監督を追い詰めていくCEOの存在
うまくいっていないという話は、何年も前から耳にしていた。この組織は2000年代前半から複数の派閥が勢力争いを繰り返し、ロッカールームは常に緊張感が充満しているという。それでもチャンピオンズリーグを制したり、プレミアリーグでも優勝したり、実績を残してきた。内部のゴタゴタがエネルギーに昇華されるのなら問題はない。
ただ、直近5シーズンで二度もプレミアリーグの頂点に立ちながら、チャンピオンズリーグの出場権も同じ数だけ逸している。ジョゼ・モウリーニョ、アントニオ・コンテといった名将がその座を追われ、今シーズンもマウリツィオ・サッリ監督の立場が危うくなってきた。
不思議なことに、チェルシーの監督には強化の権限が与えられていない。それどころか、オーナーのロマン・アブラモヴィッチと話し合えもしない。基本的にはマリアナ・グラノフスカヤ(実質的なCEO)が全権を掌握し、人事を進めていく。

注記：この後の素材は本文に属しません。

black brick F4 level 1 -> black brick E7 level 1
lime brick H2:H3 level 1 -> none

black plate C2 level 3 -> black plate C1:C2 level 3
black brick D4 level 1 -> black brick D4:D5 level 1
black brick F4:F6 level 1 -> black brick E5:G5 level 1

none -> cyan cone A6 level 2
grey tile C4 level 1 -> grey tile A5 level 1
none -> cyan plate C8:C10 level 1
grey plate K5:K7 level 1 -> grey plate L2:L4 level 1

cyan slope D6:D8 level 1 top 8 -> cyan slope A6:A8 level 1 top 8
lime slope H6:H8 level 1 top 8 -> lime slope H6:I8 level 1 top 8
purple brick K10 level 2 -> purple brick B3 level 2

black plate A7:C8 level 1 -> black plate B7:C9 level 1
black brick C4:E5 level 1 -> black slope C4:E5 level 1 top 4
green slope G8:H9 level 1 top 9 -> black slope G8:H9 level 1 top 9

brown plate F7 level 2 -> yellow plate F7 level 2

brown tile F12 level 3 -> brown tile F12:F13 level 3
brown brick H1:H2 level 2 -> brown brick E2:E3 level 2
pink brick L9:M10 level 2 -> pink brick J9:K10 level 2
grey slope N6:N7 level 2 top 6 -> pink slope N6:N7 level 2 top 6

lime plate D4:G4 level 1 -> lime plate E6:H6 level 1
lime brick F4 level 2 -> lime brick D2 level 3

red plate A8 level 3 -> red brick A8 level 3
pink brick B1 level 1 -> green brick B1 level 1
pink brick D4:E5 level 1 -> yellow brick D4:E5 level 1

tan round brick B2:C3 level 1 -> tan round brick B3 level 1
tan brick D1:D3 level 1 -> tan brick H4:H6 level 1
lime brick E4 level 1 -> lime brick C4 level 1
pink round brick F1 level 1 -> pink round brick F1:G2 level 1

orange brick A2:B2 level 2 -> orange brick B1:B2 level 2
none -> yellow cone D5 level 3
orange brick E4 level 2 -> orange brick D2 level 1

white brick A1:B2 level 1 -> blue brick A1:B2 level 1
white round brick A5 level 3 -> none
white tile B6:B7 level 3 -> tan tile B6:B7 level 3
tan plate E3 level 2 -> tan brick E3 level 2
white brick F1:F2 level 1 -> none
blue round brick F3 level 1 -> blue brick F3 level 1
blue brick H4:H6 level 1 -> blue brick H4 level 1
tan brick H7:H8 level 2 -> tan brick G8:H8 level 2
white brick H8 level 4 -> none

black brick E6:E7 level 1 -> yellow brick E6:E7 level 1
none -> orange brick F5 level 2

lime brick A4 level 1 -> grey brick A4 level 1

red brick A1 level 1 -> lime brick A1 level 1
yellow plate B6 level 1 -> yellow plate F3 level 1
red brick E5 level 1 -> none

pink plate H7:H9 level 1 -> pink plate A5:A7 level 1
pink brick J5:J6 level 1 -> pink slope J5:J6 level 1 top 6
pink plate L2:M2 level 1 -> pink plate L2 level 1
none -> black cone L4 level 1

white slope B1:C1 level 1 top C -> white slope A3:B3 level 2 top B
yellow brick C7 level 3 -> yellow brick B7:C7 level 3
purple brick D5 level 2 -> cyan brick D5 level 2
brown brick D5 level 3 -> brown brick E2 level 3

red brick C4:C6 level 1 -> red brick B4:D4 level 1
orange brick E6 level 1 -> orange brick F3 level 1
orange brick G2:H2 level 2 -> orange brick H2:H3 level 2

ただし、ロッカールームの対立を収める際は選手側につき、監督を追い詰めていくのが彼女の手法だ。コンテ前監督も「グラノフスカヤは聞く耳を持っていない」と、複数のメディアにこぼしていた。
いま、サッリと選手間にただならぬ緊張感が充満していることは、読者の皆さんもご存知だろう。
「追いつかれたり、アドバンテージを奪われたりすると、瞬く間に平常心を失う。こうした問題を解決する手段を私は持っていない」
サッリの発言が選手たちのプライドを妙な形で刺激したのだから、どちらに非があるかは明白だ。プレミアリーグのプレー強度についていけないジョルジーニョに固執する人選も、他の選手のモチベーション低下を招いている。